JAMES Middlebrook will bring down the curtain on his playing career at the end of the season to continue his rise up the umpiring ranks.

The former Yorkshire, Essex and Northamptonshire spinner is already a member of the first-class umpires’ reserve panel while still playing for New Farnley in The All Rounder Cricket Bradford Premier League.

And he officiated at Lord's for the first time recently when he stood in the Varsity Match between Oxford and Cambridge.

Middlebrook will have 77 days of cricket organised by the England and Wales Cricket Board this summer.

He began planning for his second career in cricket four years ago following discussions with present and past international umpires Richard Kettleborough, Rob Bailey and Peter Willey.

“They encouraged me to stand in local matches to see whether I liked umpiring and Rob and Peter helped me to find matches – club games, youth matches and disability cricket – in and around Northampton on my days off," said Middlebrook.

"I was getting experience of umpiring while I was still playing county cricket.

“I have also spent the last three winters in Australia umpiring out there. The first year I was playing for a club in Melbourne but I also umpired in matches on Sundays and in midweek.

“The last two winters I have been out in Melbourne umpiring from Christmas to March. I have worked my way up and last winter I was umpiring in First Grade cricket.

“When you say that I have gone from playing to the first-class reserve panel in 18 months it sounds quick but I have umpired a lot of matches in the last four years.

“With umpiring in Australia in the winter I have effectively got eight years of experience rolled into four really.”

The 40-year-old expected to start his umpiring career two years ago after he was released by Northamptonshire at the end of the 2014 season.

But he answered a call from Yorkshire’s then captain Andrew Gale and enjoyed a successful swansong in his second spell with his native county with a County Championship title in 2015.

“Chris Kelly, the ECB umpires’ manager, has been a great help. He told me that I should play as long as I could but to get as much umpiring experience as I could,” he said.

“The year I wanted to umpire was 2015 and I got picked up by Yorkshire. Chris allowed me to have my days playing for Yorkshire but I was umpiring in Second XI matches in between.”

In addition to his ECB commitments, Middlebrook is also a member of the Minor Counties umpires’ panel.

Middlebrook admits that there will be things he will miss when he hangs up his bat.

“I will miss the dressing room but I won’t miss the playing or the sore knees. Now I’m umpiring I don’t mind who wins or loses, who gets 100 or nought, as long as I get my decisions are right I don’t care about the result,” he said.

Middlebrook’s story shows what commitment and hard work can be achieved and he has some sensible practical advice for other players who are considering a career as an umpire.

“My advice would be to go and stand at square leg in a schools match or at your local club to see if you can stand there for 20 or 30 overs,” he said.

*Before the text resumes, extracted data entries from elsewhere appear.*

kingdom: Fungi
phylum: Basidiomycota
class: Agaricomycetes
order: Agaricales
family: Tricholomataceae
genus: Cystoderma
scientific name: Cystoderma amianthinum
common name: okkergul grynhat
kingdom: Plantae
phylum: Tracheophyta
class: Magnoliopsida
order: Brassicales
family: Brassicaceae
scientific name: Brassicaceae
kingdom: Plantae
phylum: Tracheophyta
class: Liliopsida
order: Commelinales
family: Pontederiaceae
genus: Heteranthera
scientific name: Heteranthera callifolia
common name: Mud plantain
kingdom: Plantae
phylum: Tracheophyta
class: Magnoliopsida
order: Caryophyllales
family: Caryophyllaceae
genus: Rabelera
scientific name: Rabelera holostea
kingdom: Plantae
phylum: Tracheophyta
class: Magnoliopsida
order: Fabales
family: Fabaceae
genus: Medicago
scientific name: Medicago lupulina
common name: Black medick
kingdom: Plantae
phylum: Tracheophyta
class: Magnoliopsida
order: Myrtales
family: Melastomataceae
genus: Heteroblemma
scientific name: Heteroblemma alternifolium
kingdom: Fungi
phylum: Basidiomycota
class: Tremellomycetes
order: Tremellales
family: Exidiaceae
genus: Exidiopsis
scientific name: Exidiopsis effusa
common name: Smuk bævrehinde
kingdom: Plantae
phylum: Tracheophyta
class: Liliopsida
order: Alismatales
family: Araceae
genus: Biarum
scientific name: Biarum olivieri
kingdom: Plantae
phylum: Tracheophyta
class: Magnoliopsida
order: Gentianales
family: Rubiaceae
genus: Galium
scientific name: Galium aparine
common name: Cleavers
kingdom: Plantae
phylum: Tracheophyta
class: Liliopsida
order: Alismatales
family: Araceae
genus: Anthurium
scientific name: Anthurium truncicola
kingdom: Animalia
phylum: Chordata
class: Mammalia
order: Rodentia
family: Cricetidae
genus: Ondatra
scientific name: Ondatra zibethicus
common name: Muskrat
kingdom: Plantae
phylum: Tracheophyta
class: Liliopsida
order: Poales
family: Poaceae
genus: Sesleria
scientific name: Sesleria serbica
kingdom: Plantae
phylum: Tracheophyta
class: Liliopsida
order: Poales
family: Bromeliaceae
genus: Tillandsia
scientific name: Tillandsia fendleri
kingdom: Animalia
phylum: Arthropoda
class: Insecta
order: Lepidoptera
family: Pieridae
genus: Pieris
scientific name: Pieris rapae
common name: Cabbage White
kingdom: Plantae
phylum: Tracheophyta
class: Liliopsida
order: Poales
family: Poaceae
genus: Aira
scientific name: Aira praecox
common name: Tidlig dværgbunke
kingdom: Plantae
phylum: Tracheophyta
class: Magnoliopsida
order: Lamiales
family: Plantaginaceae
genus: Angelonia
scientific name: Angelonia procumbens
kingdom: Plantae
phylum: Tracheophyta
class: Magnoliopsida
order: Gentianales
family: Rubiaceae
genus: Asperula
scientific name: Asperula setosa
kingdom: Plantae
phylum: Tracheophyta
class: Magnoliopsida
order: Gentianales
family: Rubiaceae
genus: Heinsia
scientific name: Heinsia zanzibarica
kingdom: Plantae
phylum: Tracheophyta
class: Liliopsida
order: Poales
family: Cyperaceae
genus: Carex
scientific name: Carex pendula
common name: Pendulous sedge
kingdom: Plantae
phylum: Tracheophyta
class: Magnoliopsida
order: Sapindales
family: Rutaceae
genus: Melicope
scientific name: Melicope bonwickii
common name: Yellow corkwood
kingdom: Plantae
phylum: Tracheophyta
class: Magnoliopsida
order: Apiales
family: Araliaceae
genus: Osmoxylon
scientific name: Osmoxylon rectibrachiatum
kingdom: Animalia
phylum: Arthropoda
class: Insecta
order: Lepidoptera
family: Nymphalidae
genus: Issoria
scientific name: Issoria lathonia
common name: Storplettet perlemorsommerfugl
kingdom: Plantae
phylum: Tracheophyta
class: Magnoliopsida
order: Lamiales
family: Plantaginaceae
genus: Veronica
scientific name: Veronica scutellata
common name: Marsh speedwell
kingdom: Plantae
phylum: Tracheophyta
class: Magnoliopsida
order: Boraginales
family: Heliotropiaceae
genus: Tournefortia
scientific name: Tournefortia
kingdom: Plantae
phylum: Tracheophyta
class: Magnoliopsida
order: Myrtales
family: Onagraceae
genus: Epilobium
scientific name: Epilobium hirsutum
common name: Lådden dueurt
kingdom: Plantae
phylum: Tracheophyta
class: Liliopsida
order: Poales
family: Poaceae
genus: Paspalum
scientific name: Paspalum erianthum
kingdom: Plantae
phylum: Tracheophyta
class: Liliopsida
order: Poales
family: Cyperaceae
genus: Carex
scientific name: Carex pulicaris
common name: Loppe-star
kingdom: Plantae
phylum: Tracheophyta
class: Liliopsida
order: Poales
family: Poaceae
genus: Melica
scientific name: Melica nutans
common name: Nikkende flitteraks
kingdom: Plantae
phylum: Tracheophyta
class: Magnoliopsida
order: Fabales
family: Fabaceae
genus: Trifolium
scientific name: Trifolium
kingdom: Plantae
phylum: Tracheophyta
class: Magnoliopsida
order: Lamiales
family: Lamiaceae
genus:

“They are long days. Every day is a fielder’s day. As a player you get a get a chance to sit down but as an umpire you are always on the field.

“If you find you enjoy umpiring then go searching for your own games. Umpires are always needed so there are plenty of opportunities to gain experience."

Tomorrow Middlebrook will be in action for New Farnley at home to Pudsey Congs.

One of the key games of the day tomorrow sees the bottom two in the top flight, Batley and Pudsey Congs, meet at Mount Pleasant.

Leaders Hanging Heaton visit Lightcliffe while Farsley are at home to Cleckheaton. Woodlands host East Bierley and Townville entertain Bradford & Bingley.